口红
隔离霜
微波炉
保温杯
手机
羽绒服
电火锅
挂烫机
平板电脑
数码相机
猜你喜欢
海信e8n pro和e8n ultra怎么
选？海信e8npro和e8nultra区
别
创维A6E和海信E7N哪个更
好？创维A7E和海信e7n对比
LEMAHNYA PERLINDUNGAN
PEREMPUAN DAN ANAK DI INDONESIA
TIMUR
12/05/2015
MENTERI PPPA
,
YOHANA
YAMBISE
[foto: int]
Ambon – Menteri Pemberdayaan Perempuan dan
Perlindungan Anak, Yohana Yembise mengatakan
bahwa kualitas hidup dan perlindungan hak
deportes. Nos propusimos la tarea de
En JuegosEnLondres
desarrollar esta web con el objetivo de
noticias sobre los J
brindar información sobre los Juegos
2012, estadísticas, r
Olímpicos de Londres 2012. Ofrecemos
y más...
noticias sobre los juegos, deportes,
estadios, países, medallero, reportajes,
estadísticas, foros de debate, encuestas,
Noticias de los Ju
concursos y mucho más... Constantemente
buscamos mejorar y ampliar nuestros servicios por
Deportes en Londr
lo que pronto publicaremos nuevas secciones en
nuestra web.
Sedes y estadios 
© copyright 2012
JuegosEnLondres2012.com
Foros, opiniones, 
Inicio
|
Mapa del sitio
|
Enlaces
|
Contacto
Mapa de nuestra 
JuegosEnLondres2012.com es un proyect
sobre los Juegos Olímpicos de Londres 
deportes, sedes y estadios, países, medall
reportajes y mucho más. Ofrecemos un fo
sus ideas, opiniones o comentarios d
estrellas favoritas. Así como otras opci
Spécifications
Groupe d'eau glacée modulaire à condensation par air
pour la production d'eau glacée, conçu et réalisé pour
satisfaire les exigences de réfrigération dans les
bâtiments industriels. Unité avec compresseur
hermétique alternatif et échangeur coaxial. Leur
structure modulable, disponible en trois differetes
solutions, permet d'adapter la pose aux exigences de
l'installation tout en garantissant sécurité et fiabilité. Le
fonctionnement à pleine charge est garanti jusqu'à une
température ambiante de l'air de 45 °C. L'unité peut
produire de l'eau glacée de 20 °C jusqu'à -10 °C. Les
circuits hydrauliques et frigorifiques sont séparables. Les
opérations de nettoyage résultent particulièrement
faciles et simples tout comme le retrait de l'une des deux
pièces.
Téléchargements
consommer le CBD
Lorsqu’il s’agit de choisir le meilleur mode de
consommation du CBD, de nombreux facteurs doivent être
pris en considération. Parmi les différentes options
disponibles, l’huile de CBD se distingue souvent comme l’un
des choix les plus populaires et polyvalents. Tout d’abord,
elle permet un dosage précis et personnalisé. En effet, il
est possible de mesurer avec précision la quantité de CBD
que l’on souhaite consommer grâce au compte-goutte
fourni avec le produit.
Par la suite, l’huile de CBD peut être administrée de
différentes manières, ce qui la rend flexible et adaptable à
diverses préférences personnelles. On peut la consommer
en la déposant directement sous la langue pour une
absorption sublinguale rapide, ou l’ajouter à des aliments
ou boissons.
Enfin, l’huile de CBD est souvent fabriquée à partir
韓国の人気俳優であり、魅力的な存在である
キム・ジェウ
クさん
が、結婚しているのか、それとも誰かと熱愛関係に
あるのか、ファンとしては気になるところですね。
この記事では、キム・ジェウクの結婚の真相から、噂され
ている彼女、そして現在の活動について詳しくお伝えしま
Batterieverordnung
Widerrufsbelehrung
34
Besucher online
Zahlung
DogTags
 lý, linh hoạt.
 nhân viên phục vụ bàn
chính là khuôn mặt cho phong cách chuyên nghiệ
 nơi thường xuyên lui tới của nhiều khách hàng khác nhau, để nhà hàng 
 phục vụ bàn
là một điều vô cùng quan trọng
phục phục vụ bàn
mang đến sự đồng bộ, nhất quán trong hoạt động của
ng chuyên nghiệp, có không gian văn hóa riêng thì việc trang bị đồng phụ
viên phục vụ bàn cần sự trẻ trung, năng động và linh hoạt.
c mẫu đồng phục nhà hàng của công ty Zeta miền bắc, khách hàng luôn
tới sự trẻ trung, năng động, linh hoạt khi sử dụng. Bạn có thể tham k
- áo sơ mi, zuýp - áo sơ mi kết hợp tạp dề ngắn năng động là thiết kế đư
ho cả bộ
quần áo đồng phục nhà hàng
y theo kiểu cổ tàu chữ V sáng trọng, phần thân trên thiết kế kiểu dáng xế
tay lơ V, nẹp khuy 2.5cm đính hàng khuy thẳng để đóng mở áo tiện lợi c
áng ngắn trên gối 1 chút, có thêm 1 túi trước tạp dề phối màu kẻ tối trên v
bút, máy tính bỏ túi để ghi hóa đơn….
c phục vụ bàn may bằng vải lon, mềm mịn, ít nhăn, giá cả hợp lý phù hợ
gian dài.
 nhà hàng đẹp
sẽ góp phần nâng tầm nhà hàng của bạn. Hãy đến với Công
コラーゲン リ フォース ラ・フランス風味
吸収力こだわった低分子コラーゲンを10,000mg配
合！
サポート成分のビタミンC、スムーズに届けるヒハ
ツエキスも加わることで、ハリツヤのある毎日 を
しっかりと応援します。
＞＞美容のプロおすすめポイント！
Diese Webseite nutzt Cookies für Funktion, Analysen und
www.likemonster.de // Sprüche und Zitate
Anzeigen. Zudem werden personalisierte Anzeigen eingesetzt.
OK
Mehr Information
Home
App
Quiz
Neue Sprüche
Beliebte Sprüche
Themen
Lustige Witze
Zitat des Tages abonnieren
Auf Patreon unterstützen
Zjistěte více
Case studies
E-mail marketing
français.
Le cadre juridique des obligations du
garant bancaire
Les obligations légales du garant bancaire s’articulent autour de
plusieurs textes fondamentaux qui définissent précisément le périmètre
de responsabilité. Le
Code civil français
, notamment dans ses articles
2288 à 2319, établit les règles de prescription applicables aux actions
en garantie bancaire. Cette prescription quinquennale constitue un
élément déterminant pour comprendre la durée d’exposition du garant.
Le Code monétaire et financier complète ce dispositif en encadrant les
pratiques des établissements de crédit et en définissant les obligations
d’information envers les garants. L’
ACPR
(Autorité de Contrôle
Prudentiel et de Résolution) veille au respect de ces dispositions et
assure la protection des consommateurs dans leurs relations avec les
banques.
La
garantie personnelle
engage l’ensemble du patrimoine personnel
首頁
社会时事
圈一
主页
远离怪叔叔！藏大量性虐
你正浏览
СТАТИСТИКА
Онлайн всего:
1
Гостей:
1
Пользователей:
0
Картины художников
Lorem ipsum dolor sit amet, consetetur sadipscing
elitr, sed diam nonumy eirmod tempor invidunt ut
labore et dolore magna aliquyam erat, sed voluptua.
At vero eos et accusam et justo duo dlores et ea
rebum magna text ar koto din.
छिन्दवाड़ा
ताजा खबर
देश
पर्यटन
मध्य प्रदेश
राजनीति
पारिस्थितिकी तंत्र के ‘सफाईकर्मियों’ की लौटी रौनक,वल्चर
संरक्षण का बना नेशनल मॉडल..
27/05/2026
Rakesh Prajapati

* * * *

- _Job item_
Please convert these lines into a JSON list of strings, with one string for each line and any blank lines left out.

- _Task response_
[
  "口红",
  "隔离霜",
  "微波炉",
  "保温杯",
  "手机",
  "羽绒服",
  "电火锅",
  "挂烫机",
  "平板电脑",
  "数码相机",
  "猜你喜欢",
  "海信e8n pro和e8n ultra怎么",
  "选？海信e8npro和e8nultra区",
  "别",
  "创维A6E和海信E7N哪个更",
  "好？创维A7E和海信e7n对比",
  "LEMAHNYA PERLINDUNGAN",
  "PEREMPUAN DAN ANAK DI INDONESIA",
  "TIMUR",
  "12/05/2015",
  "MENTERI PPPA",
  ",",
  "YOHANA",
  "YAMBISE",
  "[foto: int]",
  "Ambon – Menteri Pemberdayaan Perempuan dan",
  "Perlindungan Anak, Yohana Yembise mengatakan",
  "bahwa kualitas hidup dan perlindungan hak",
  "deportes. Nos propusimos la tarea de",
  "En JuegosEnLondres",
  "desarrollar esta web con el objetivo de",
  "noticias sobre los J",
  "brindar información sobre los Juegos",
  "2012, estadísticas, r",
  "Olímpicos de Londres 2012. Ofrecemos",
  "y más...",
  "noticias sobre los juegos, deportes,",
  "estadios, países, medallero, reportajes,",
  "estadísticas, foros de debate, encuestas,",
  "Noticias de los Ju",
  "concursos y mucho más... Constantemente",
  "buscamos mejorar y ampliar nuestros servicios por",
  "Deportes en Londr",
  "lo que pronto publicaremos nuevas secciones en",
  "nuestra web.",
  "Sedes y estadios ",
  "© copyright 2012",
  "JuegosEnLondres2012.com",
  "Foros, opiniones, ",
  "Inicio",
  "|",
  "Mapa del sitio",
  "|",
  "Enlaces",
  "|",
  "Contacto",
  "Mapa de nuestra ",
  "JuegosEnLondres2012.com es un proyect",
  "sobre los Juegos Olímpicos de Londres ",
  "deportes, sedes y estadios, países, medall",
  "reportajes y mucho más. Ofrecemos un fo",
  "sus ideas, opiniones o comentarios d",
  "estrellas favoritas. Así como otras opci",
  "Spécifications",
  "Groupe d'eau glacée modulaire à condensation par air",
  "pour la production d'eau glacée, conçu et réalisé pour",
  "satisfaire les exigences de réfrigération dans les",
  "bâtiments industriels. Unité avec compresseur",
  "hermétique alternatif et échangeur coaxial. Leur",
  "structure modulable, disponible en trois differetes",
  "solutions, permet d'adapter la pose aux exigences de",
  "l'installation tout en garantissant sécurité et fiabilité. Le",
  "fonctionnement à pleine charge est garanti jusqu'à une",
  "température ambiante de l'air de 45 °C. L'unité peut",
  "produire de l'eau glacée de 20 °C jusqu'à -10 °C. Les",
  "circuits hydrauliques et frigorifiques sont séparables. Les",
  "opérations de nettoyage résultent particulièrement",
  "faciles et simples tout comme le retrait de l'une des deux",
  "pièces.",
  "Téléchargements",
  "consommer le CBD",
  "Lorsqu’il s’agit de choisir le meilleur mode de",
  "consommation du CBD, de nombreux facteurs doivent être",
  "pris en considération. Parmi les différentes options",
  "disponibles, l’huile de CBD se distingue souvent comme l’un",
  "des choix les plus populaires et polyvalents. Tout d’abord,",
  "elle permet un dosage précis et personnalisé. En effet, il",
  "est possible de mesurer avec précision la quantité de CBD",
  "que l’on souhaite consommer grâce au compte-goutte",
  "fourni avec le produit.",
  "Par la suite, l’huile de CBD peut être administrée de",
  "différentes manières, ce qui la rend flexible et adaptable à",
  "diverses préférences personnelles. On peut la consommer",
  "en la déposant directement sous la langue pour une",
  "absorption sublinguale rapide, ou l’ajouter à des aliments",
  "ou boissons.",
  "Enfin, l’huile de CBD est souvent fabriquée à partir",
  "韓国の人気俳優であり、魅力的な存在である",
  "キム・ジェウ",
  "クさん",
  "が、結婚しているのか、それとも誰かと熱愛関係に",
  "あるのか、ファンとしては気になるところですね。",
  "この記事では、キム・ジェウクの結婚の真相から、噂され",
  "ている彼女、そして現在の活動について詳しくお伝えしま",
  "Batterieverordnung",
  "Widerrufsbelehrung",
  "34",
  "Besucher online",
  "Zahlung",
  "DogTags",
  " lý, linh hoạt.",
  " nhân viên phục vụ bàn",
  "chính là khuôn mặt cho phong cách chuyên nghiệ",
  " nơi thường xuyên lui tới của nhiều khách hàng khác nhau, để nhà hàng ",
  " phục vụ bàn",
  "là một điều vô cùng quan trọng",
  "phục phục vụ bàn",
  "mang đến sự đồng bộ, nhất quán trong hoạt động của",
  "ng chuyên nghiệp, có không gian văn hóa riêng thì việc trang bị đồng phụ",
  "viên phục vụ bàn cần sự trẻ trung, năng động và linh hoạt.",
  "c mẫu đồng phục nhà hàng của công ty Zeta miền bắc, khách hàng luôn",
  "tới sự trẻ trung, năng động, linh hoạt khi sử dụng. Bạn có thể tham k",
  "- áo sơ mi, zuýp - áo sơ mi kết hợp tạp dề ngắn năng động là thiết kế đư",
  "ho cả bộ",
  "quần áo đồng phục nhà hàng",
  "y theo kiểu cổ tàu chữ V sáng trọng, phần thân trên thiết kế kiểu dáng xế",
  "tay lơ V, nẹp khuy 2.5cm đính hàng khuy thẳng để đóng mở áo tiện lợi c",
  "áng ngắn trên gối 1 chút, có thêm 1 túi trước tạp dề phối màu kẻ tối trên v",
  "bút, máy tính bỏ túi để ghi hóa đơn….",
  "c phục vụ bàn may bằng vải lon, mềm mịn, ít nhăn, giá cả hợp lý phù hợ",
  "gian dài.",
  " nhà hàng đẹp",
  "sẽ góp phần nâng tầm nhà hàng của bạn. Hãy đến với Công",
  "コラーゲン リ フォース ラ・フランス風味",
  "吸収力こだわった低分子コラーゲンを10,000mg配",
  "合！",
  "サポート成分のビタミンC、スムーズに届けるヒハ",
  "ツエキスも加わることで、ハリツヤのある毎日 を",
  "しっかりと応援します。",
  "＞＞美容のプロおすすめポイント！",
  "Diese Webseite nutzt Cookies für Funktion, Analysen und",
  "www.likemonster.de // Sprüche und Zitate",
  "Anzeigen. Zudem werden personalisierte Anzeigen eingesetzt.",
  "OK",
  "Mehr Information",
  "Home",
  "App",
  "Quiz",
  "Neue Sprüche",
  "Beliebte Sprüche",
  "Themen",
  "Lustige Witze",
  "Zitat des Tages abonnieren",
  "Auf Patreon unterstützen",
  "Zjistěte více",
  "Case studies",
  "E-mail marketing",
  "français.",
  "Le cadre juridique des obligations du",
  "garant bancaire",
  "Les obligations légales du garant bancaire s’articulent autour de",
  "plusieurs textes fondamentaux qui définissent précisément le périmètre",
  "de responsabilité. Le",
  "Code civil français",
  ", notamment dans ses articles",
  "2288 à 2319, établit les règles de prescription applicables aux actions",
  "en garantie bancaire. Cette prescription quinquennale constitue un",
  "élément déterminant pour comprendre la durée d’exposition du garant.",
  "Le Code monétaire et financier complète ce dispositif en encadrant les",
  "pratiques des établissements de crédit et en définissant les obligations",
  "d’information envers les garants. L’",
  "ACPR",
  "(Autorité de Contrôle",
  "Prudentiel et de Résolution) veille au respect de ces dispositions et",
  "assure la protection des consommateurs dans leurs relations avec les",
  "banques.",
  "La",
  "garantie personnelle",
  "engage l’ensemble du patrimoine personnel",
  "首頁",
  "社会时事",
  "圈一",
  "主页",
  "远离怪叔叔！藏大量性虐",
  "你正浏览",
  "СТАТИСТИКА",
  "Онлайн всего:",
  "1",
  "Гостей:",
  "1",
  "Пользователей:",
  "0",
  "Картины художников",
  "Lorem ipsum dolor sit amet, consetetur sadipscing",
  "elitr, sed diam nonumy eirmod tempor invidunt ut",
  "labore et dolore magna aliquyam erat, sed voluptua.",
  "At vero eos et accusam et justo duo dlores et ea",
  "rebum magna text ar koto din.",
  "छिन्दवाड़ा",
  "ताजा खबर",
  "देश",
  "पर्यटन",
  "मध्य प्रदेश",
  "राजनीति",
  "पारिस्थितिकी तंत्र के ‘सफाईकर्मियों’ की लौटी रौनक,वल्चर",
  "संरक्षण का बना नेशनल मॉडल..",
  "27/05/2026",
  "Rakesh Prajapati"
]